Her shadow was one of the last things she saw.
The groundhog that escaped Mayor Bill de Blasio's grasp during this year's Staten Island Zoo Groundhog Day ceremony died a week after the fall.
But the rodent, which had just predicted six more weeks of winter before tumbling several feet from the mayor's hands, was not the zoo's famed Staten Island Chuck, but rather a stand-in named Charlotte.
Moreover, the zoo did not notify the mayor's office of the death, which was first reported by The New York Post. The story electrified social media on Thursday, prompting a flood of Twitter jokes about a #Groundhoghazi cover-up and de Blasio's possible impeachment.
"We were unaware that Staten Island Chuck had passed but are sorry to hear of the loss," mayoral spokesman Phil Walzak said.
This was de Blasio's first time doing the annual ceremony. He wore heavy work gloves on the cold winter day, in part as a safety precaution after Chuck bit then-Mayor Bloomberg in 2009.
A zoo spokesman said Thursday that the groundhog's handler "may not have been forceful enough" in placing the animal in de Blasio's hands, preventing the mayor from getting a firm grip. The groundhog quickly squirmed away from the mayor and plummeted to the ground.

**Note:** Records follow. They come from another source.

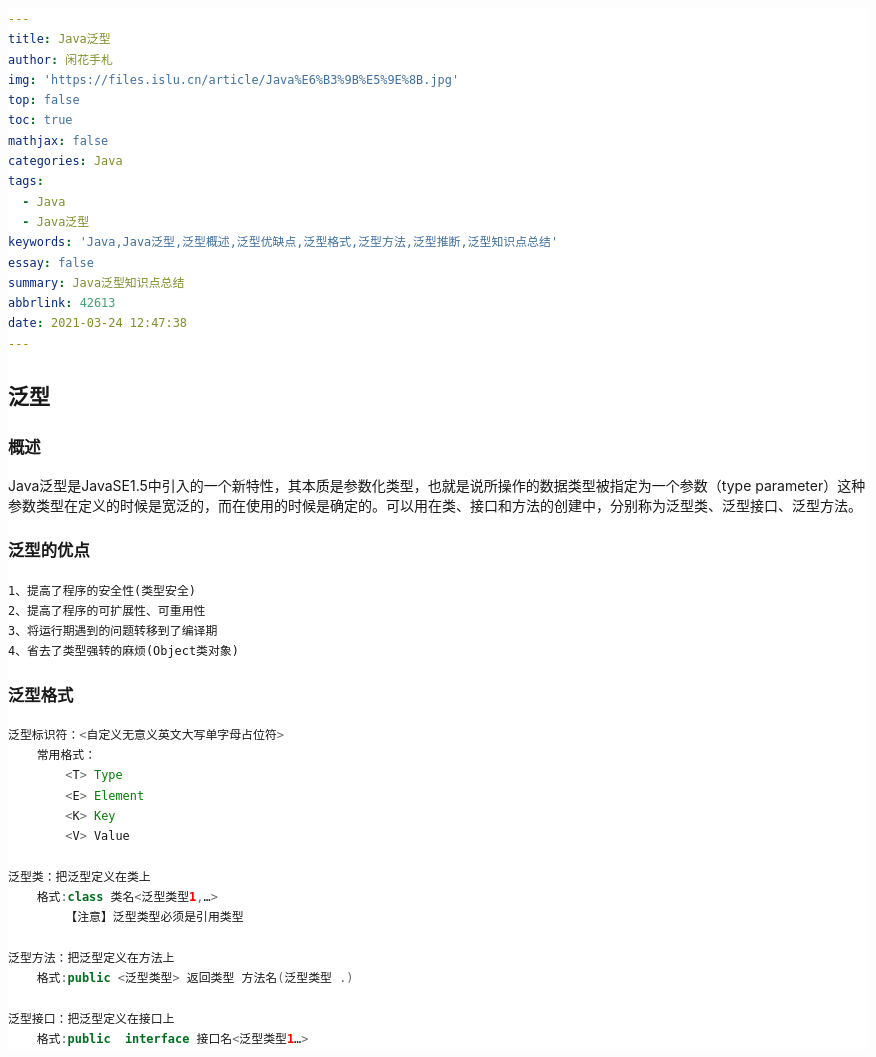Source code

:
 ```yaml
---
title: Java泛型
author: 闲花手札
img: 'https://files.islu.cn/article/Java%E6%B3%9B%E5%9E%8B.jpg'
top: false
toc: true
mathjax: false
categories: Java
tags:
  - Java
  - Java泛型
keywords: 'Java,Java泛型,泛型概述,泛型优缺点,泛型格式,泛型方法,泛型推断,泛型知识点总结'
essay: false
summary: Java泛型知识点总结
abbrlink: 42613
date: 2021-03-24 12:47:38
---
```


## 泛型

### 概述

Java泛型是JavaSE1.5中引入的一个新特性，其本质是参数化类型，也就是说所操作的数据类型被指定为一个参数（type  parameter）这种参数类型在定义的时候是宽泛的，而在使用的时候是确定的。可以用在类、接口和方法的创建中，分别称为泛型类、泛型接口、泛型方法。

### 泛型的优点

```shell
1、提高了程序的安全性(类型安全)
2、提高了程序的可扩展性、可重用性
3、将运行期遇到的问题转移到了编译期
4、省去了类型强转的麻烦(Object类对象)
```

### 泛型格式

```java
泛型标识符：<自定义无意义英文大写单字母占位符>
    常用格式：        
        <T> Type 
        <E> Element
        <K> Key
        <V> Value

泛型类：把泛型定义在类上
    格式:class 类名<泛型类型1,…>
        【注意】泛型类型必须是引用类型

泛型方法：把泛型定义在方法上
    格式:public <泛型类型> 返回类型 方法名(泛型类型 .)

泛型接口：把泛型定义在接口上
    格式:public  interface 接口名<泛型类型1…>
```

"It was a complete bungle," zoo spokesman Brian Morris said in an interview.
Morris said the animal was given a thorough medical examination in the hours after the incident, and the check-up "revealed no evidence of trauma or pain." The groundhog then participated in several events over the next week with no obvious ill effects from the fall.

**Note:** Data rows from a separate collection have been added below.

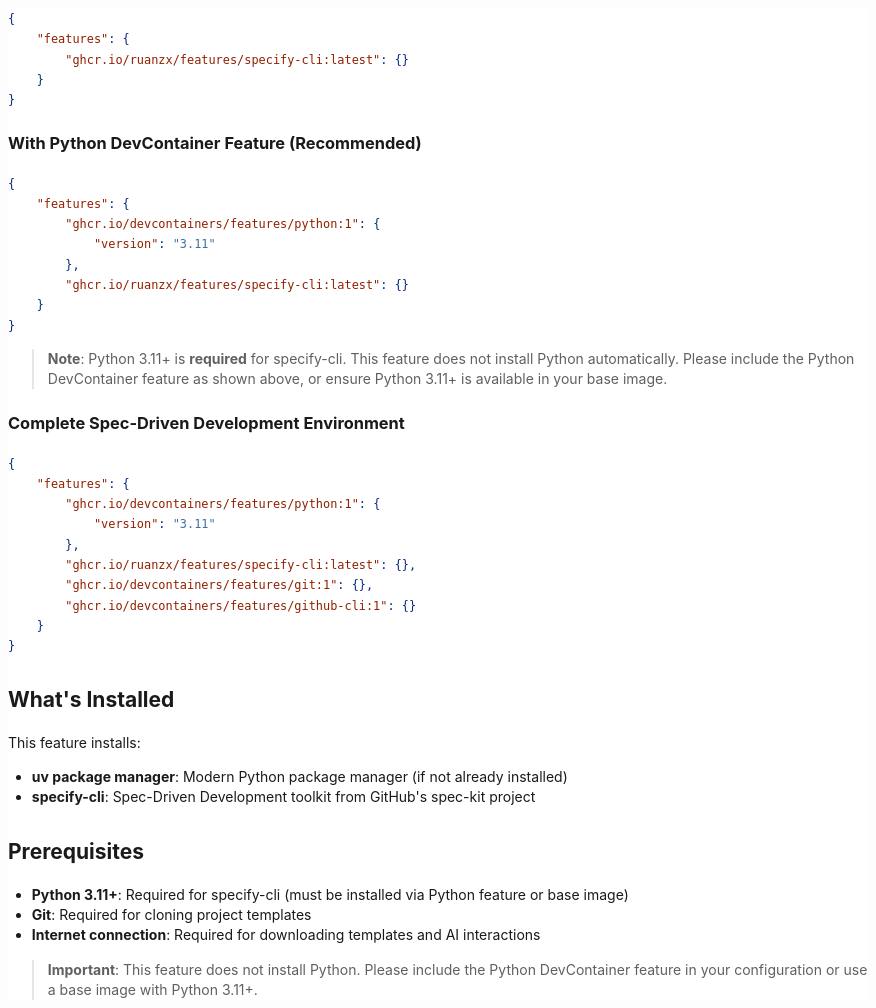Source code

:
 ```json
{
    "features": {
        "ghcr.io/ruanzx/features/specify-cli:latest": {}
    }
}
```

### With Python DevContainer Feature (Recommended)

```json
{
    "features": {
        "ghcr.io/devcontainers/features/python:1": {
            "version": "3.11"
        },
        "ghcr.io/ruanzx/features/specify-cli:latest": {}
    }
}
```

> **Note**: Python 3.11+ is **required** for specify-cli. This feature does not install Python automatically. Please include the Python DevContainer feature as shown above, or ensure Python 3.11+ is available in your base image.

### Complete Spec-Driven Development Environment

```json
{
    "features": {
        "ghcr.io/devcontainers/features/python:1": {
            "version": "3.11"
        },
        "ghcr.io/ruanzx/features/specify-cli:latest": {},
        "ghcr.io/devcontainers/features/git:1": {},
        "ghcr.io/devcontainers/features/github-cli:1": {}
    }
}
```

## What's Installed

This feature installs:
- **uv package manager**: Modern Python package manager (if not already installed)
- **specify-cli**: Spec-Driven Development toolkit from GitHub's spec-kit project

## Prerequisites

- **Python 3.11+**: Required for specify-cli (must be installed via Python feature or base image)
- **Git**: Required for cloning project templates
- **Internet connection**: Required for downloading templates and AI interactions

> **Important**: This feature does not install Python. Please include the Python DevContainer feature in your configuration or use a base image with Python 3.11+.
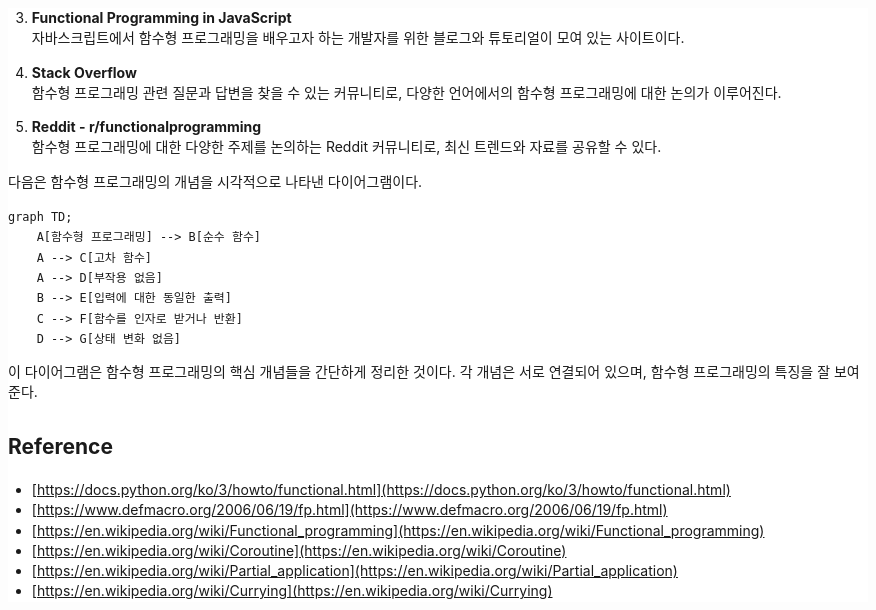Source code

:3. **Functional Programming in JavaScript**  
   자바스크립트에서 함수형 프로그래밍을 배우고자 하는 개발자를 위한 블로그와 튜토리얼이 모여 있는 사이트이다.

4. **Stack Overflow**  
   함수형 프로그래밍 관련 질문과 답변을 찾을 수 있는 커뮤니티로, 다양한 언어에서의 함수형 프로그래밍에 대한 논의가 이루어진다.

5. **Reddit - r/functionalprogramming**  
   함수형 프로그래밍에 대한 다양한 주제를 논의하는 Reddit 커뮤니티로, 최신 트렌드와 자료를 공유할 수 있다.

다음은 함수형 프로그래밍의 개념을 시각적으로 나타낸 다이어그램이다.

```mermaid
graph TD;
    A[함수형 프로그래밍] --> B[순수 함수]
    A --> C[고차 함수]
    A --> D[부작용 없음]
    B --> E[입력에 대한 동일한 출력]
    C --> F[함수를 인자로 받거나 반환]
    D --> G[상태 변화 없음]
```

이 다이어그램은 함수형 프로그래밍의 핵심 개념들을 간단하게 정리한 것이다. 각 개념은 서로 연결되어 있으며, 함수형 프로그래밍의 특징을 잘 보여준다.



## Reference


* [https://docs.python.org/ko/3/howto/functional.html](https://docs.python.org/ko/3/howto/functional.html)
* [https://www.defmacro.org/2006/06/19/fp.html](https://www.defmacro.org/2006/06/19/fp.html)
* [https://en.wikipedia.org/wiki/Functional_programming](https://en.wikipedia.org/wiki/Functional_programming)
* [https://en.wikipedia.org/wiki/Coroutine](https://en.wikipedia.org/wiki/Coroutine)
* [https://en.wikipedia.org/wiki/Partial_application](https://en.wikipedia.org/wiki/Partial_application)
* [https://en.wikipedia.org/wiki/Currying](https://en.wikipedia.org/wiki/Currying)
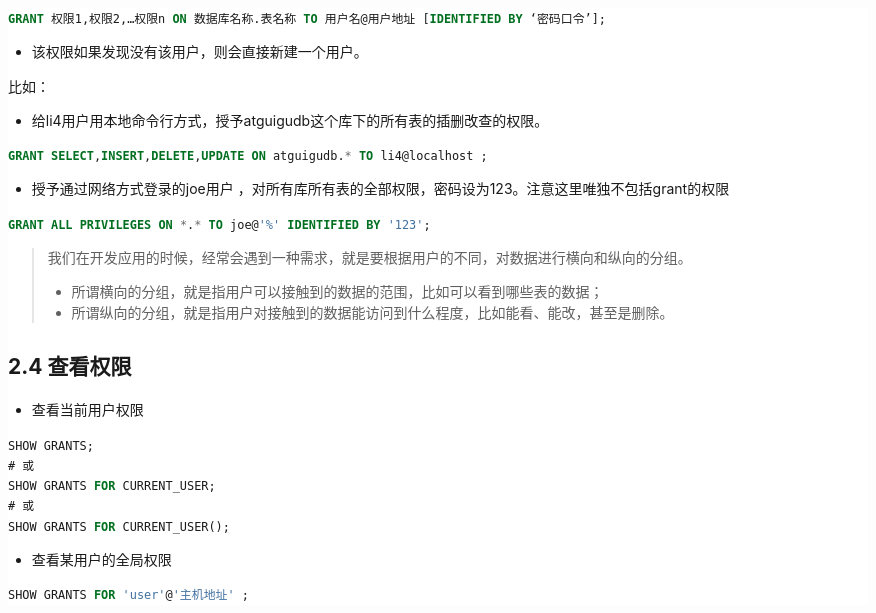 

```sql
GRANT 权限1,权限2,…权限n ON 数据库名称.表名称 TO 用户名@用户地址 [IDENTIFIED BY ‘密码口令’];
```



+ 该权限如果发现没有该用户，则会直接新建一个用户。



比如：



+  给li4用户用本地命令行方式，授予atguigudb这个库下的所有表的插删改查的权限。 

```sql
GRANT SELECT,INSERT,DELETE,UPDATE ON atguigudb.* TO li4@localhost ;
```

 

+  授予通过网络方式登录的joe用户 ，对所有库所有表的全部权限，密码设为123。注意这里唯独不包括grant的权限 

```sql
GRANT ALL PRIVILEGES ON *.* TO joe@'%' IDENTIFIED BY '123';
```

 



> 我们在开发应用的时候，经常会遇到一种需求，就是要根据用户的不同，对数据进行横向和纵向的分组。
>
>  
>
> + 所谓横向的分组，就是指用户可以接触到的数据的范围，比如可以看到哪些表的数据；
> + 所谓纵向的分组，就是指用户对接触到的数据能访问到什么程度，比如能看、能改，甚至是删除。
>
>  
>



## 2.4 查看权限


+  查看当前用户权限 

```sql
SHOW GRANTS;
# 或
SHOW GRANTS FOR CURRENT_USER;
# 或
SHOW GRANTS FOR CURRENT_USER();
```

 

+  查看某用户的全局权限 

```sql
SHOW GRANTS FOR 'user'@'主机地址' ;
```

But on the morning of Feb. 9, the animal was found dead in its exhibit. A necropsy performed by the zoo veterinarian indicated that the animal died of internal injuries.
"We don't know how the animal suffered the injuries but we don't think it was from the fall," Morris said. "We believe it happened sometime the night before she was found dead."
Morris also revealed that the zoo has four groundhogs, all with the variations of the brand name "Chuck." On the morning of Feb. 2, zoo staff selects which of the groundhogs will participate in the ceremony and be dubbed Chuck.
"It's usually whichever groundhog is the least grouchy that day," Morris said. "This is a time of year when genetics tell them to be hibernating. They can be in a bad mood."
Morris confirmed that the zoo did not tell the mayor's office about the death.
"There was no reason to do it," he said. "It's not like we were trying to spare the mayor's feelings."
Groundhogs live about seven years, Morris said. He confirmed that the Chuck that bit Bloomberg has died.